St. Alban Roe
(Bartholomew Roe 1583-1642)
The Primary Patron Saint of our Parish is one of the Forty English Martyrs canonized by the Church. Bartholomew Roe was born at Suffolk, England, in 1583 during the reign of Queen Elizabeth. He was reared in a good Anglican home and later attended Cambridge University. It was while he was attending the university, during a summer break, that he visited the Abbey of St. Alban just north of London. At that time, the Abbey was a prison for Catholics. It was named after the first English martyr, Alban, our Secondary Patron Saint, who died around the end of the third century. It was at his Abbey that Bartholomew met a prisoner, whose name is unknown to this day, who inspired him to take a good hard look at the faith of his forefathers. Returning to Cambridge, this inspiration grew into faith and he was baptized.
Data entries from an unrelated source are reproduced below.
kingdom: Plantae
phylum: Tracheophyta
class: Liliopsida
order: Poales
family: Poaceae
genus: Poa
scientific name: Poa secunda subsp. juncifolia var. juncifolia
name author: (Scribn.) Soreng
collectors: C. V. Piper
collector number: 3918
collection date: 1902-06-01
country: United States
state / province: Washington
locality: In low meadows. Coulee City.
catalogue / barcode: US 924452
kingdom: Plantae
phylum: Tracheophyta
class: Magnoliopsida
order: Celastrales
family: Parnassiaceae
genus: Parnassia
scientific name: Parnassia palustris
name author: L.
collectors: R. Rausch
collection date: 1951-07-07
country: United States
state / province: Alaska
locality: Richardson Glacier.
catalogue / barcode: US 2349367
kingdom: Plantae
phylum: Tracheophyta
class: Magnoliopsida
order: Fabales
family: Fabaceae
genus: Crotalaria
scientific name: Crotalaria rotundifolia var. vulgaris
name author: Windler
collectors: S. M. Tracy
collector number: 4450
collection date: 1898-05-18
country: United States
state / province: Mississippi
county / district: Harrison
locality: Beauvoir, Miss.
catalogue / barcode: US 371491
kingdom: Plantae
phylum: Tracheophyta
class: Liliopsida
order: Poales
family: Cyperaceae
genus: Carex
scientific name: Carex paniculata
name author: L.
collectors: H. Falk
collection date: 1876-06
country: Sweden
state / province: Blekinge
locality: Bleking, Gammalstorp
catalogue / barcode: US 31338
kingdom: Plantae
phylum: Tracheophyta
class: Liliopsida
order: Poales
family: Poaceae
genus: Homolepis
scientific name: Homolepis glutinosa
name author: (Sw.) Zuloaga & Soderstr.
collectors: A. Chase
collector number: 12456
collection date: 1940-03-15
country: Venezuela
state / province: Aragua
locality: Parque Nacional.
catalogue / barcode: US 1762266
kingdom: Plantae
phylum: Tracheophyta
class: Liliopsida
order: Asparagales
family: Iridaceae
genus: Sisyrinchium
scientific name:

Not content with this, he decided to become a priest in Post Reformation England and he left for France to study for the priesthood.
He was accepted by the Benedictine Community in France, the same community that had fled Westminster during the reign of Henry VIII. He began to care for Catholic prisoners. He was soon imprisoned but continued to minister with his cheerful disposition.
He was finally ordered to die by hanging on January 21, 1642.
He was declared Blessed on December 15, 1929 and canonized in October 1970.
It is important to note that St. Alban Roe’s community returned later to England and is now situated at Ampleforth. The Benedictine Monks at the Priory are from the same community as St. Alban Roe.